Minimizar o impacto do envelhecimento demográfico exige, porém, um planeamento atempado. Portugal vai ter de se adaptar a uma população mais escassa e mais dependente, uma tarefa que não pode ser delegada apenas nos responsáveis políticos, mas que é de todos os cidadãos, sustenta a especialista.

Num contexto em que as famílias são cada vez menores e a solidariedade entre gerações “mais frágil”, estarão os portugueses a preparar-se atempadamente para esta fase da sua vida? Teresa Rodrigues evoca a perplexidade que a quase unânime rejeição da ida para lares de idosos, nos países do Sul da Europa, suscitou a um especialista belga de um projecto internacional em que participou. “Ele achava que era completamente mórbida esta coisa de os idosos italianos, espanhóis e portugueses adorarem viver com a família, quererem ir para casa dos filhos e não serem institucionalizados”, conta. Em vários países europeus, as pessoas começam a inscrever-se nestas instituições aos 45, 50 anos e depois ficam em lista de espera, lembrou então o especialista belga.

“O problema em Portugal é que ninguém quer ir para um lar”, diz a investigadora, que admite, porém, que uma das explicações para este fenómeno reside no facto de os lares de idosos estarem “muito mal conotados” entre nós. “Existem algumas instituições muito boas, mas apenas uma minoria muito minoritária consegue aceder” a estas estruturas, devido aos elevados valores cobrados, lamenta.

Mas os lares e as residências para idosos não são a única alternativa, nota. “Há outro fenómeno muito interessante”, sobretudo nos Estados Unidos e em alguns países europeus, que é o de “vários amigos se juntarem, venderem as suas casas e comprarem outras numa espécie de condomínios onde passam a viver juntos, partilhando espaços comuns, como jardins e piscinas”, exemplifica. 

Mais cuidados domiciliários

Quanto ao sistema de saúde que temos e o que gostaríamos e precisamos de ter nas próximas décadas, insiste que é preciso pensar “numa óptica integrada”. Os serviços e os profissionais devem ter em conta as características do idoso do futuro e ser suficientemente flexíveis para garantir cuidados de acordo com diferentes perfis, até porque o processo de envelhecimento não está a acontecer de forma uniforme no país.

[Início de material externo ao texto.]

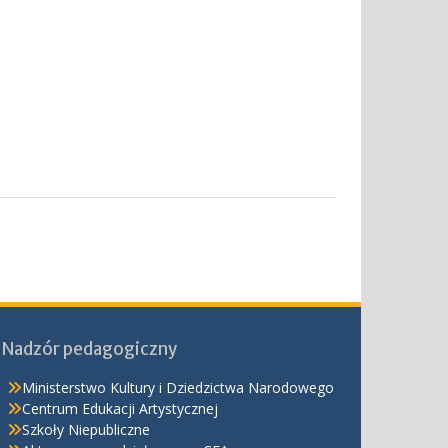
Nadzór pedagogiczny
Ministerstwo Kultury i Dziedzictwa Narodowego
Centrum Edukacji Artystycznej
Szkoły Niepubliczne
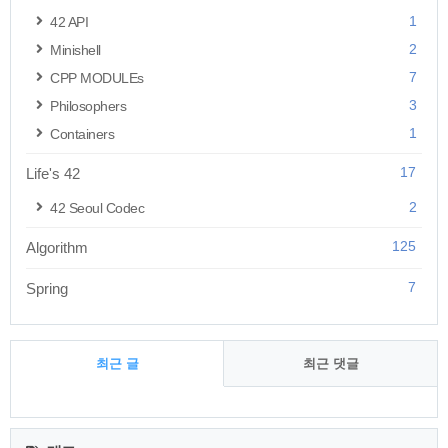
1
42 API
2
Minishell
7
CPP MODULEs
3
Philosophers
1
Containers
17
Life's 42
2
42 Seoul Codec
125
Algorithm
7
Spring
최근 글
최근 댓글
최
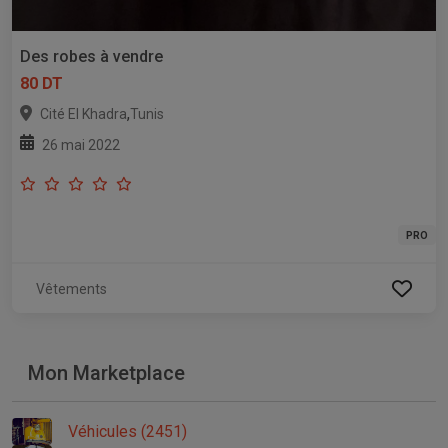
Des robes à vendre
80 DT
,
Cité El Khadra
Tunis
26 mai 2022
PRO
Vêtements
Mon Marketplace
Véhicules (2451)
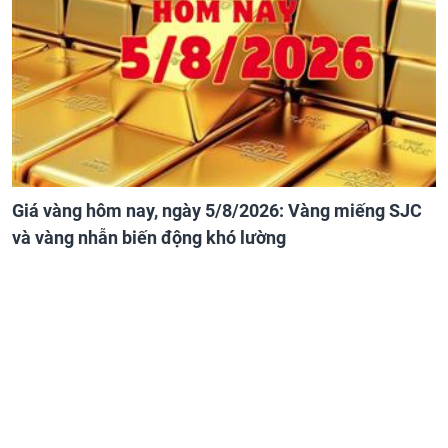
Giá vàng hôm nay, ngày 5/8/2026: Vàng miếng SJC
và vàng nhẫn biến động khó lường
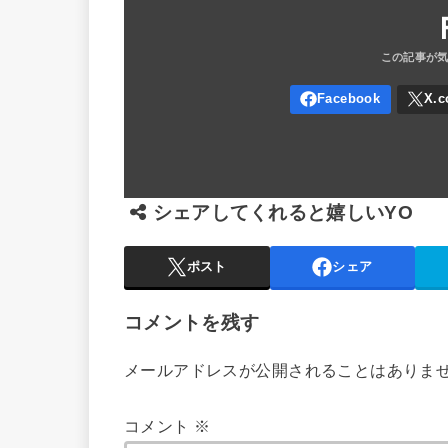
シェアしてくれると嬉しいYO
ポスト
シェア
コメントを残す
メールアドレスが公開されることはありま
コメント
※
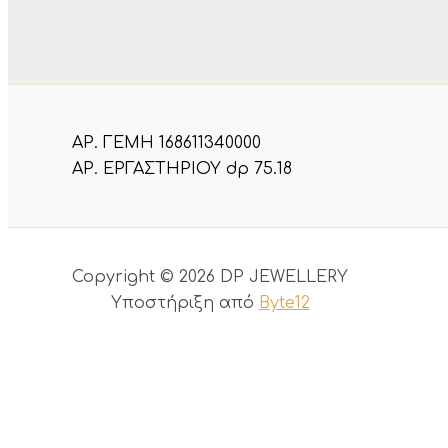
ΑΡ. ΓΕΜΗ 168611340000
ΑΡ. ΕΡΓΑΣΤΗΡΙΟΥ dp 75.18
Copyright © 2026 DP JEWELLERY
Υποστήριξη από
Byte12
Close
the
Accessibility
accessibility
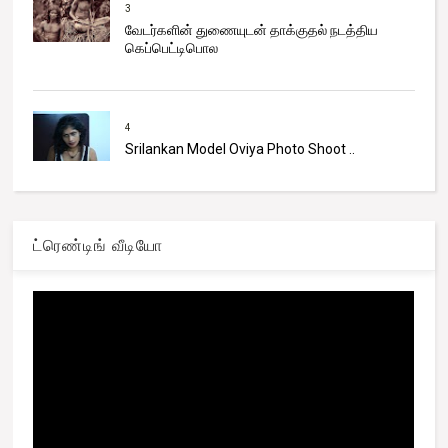
3
வேடர்களின் துணையுடன் தாக்குதல் நடத்திய
கெப்பெட்டிபொல
4
Srilankan Model Oviya Photo Shoot ..
ட்ரெண்டிங் வீடியோ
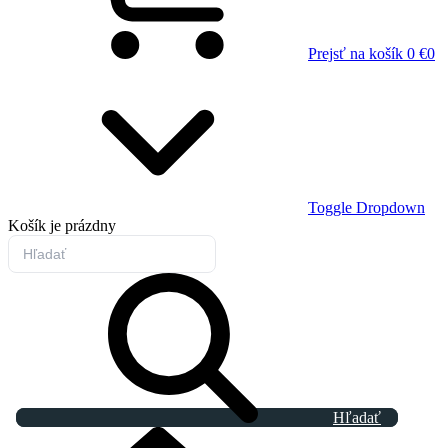
Prejsť na košík
0 €
0
Toggle Dropdown
Košík
je prázdny
Hľadať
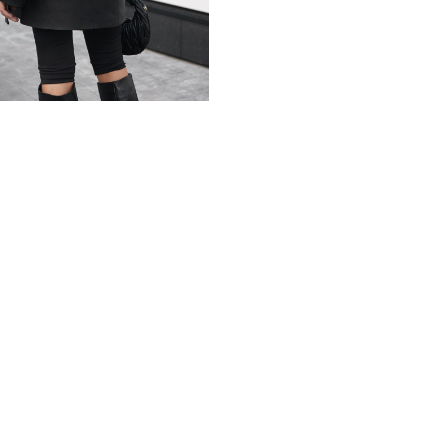
дублёнку идеальным выборо
Воротник и манжеты, офор
утонченности и изысканнос
только приятно согревает, 
кожей, превращая дублёнк
Утеплитель из стриженног
защиту от холода. Дублёнк
фигуру и сделать силуэт б
*описание несет информаци
быть изменены производит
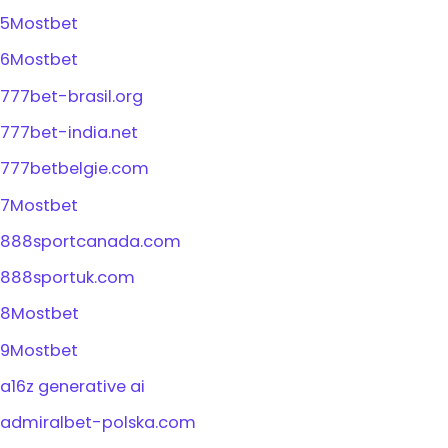
5Mostbet
6Mostbet
777bet-brasil.org
777bet-india.net
777betbelgie.com
7Mostbet
888sportcanada.com
888sportuk.com
8Mostbet
9Mostbet
a16z generative ai
admiralbet-polska.com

O que é preciso mudar, então? A prioridade não passa tanto pela edificação de novas unidades de reabilitação, mas sim pelo desenvolvimento das estruturas já existentes (nomeadamente nos centros de saúde, através das suas equipas domiciliárias), advoga.

O que é necessário também é passar de uma lógica de quantidade de vida para uma lógica de qualidade de vida: “Estamos a viver mais anos, o que é bom, mas não é igual a viver melhor.” O grande objectivo é, pois, o de se conseguir “alinhar o aumento da esperança de vida com o aumento do período de vida saudável”.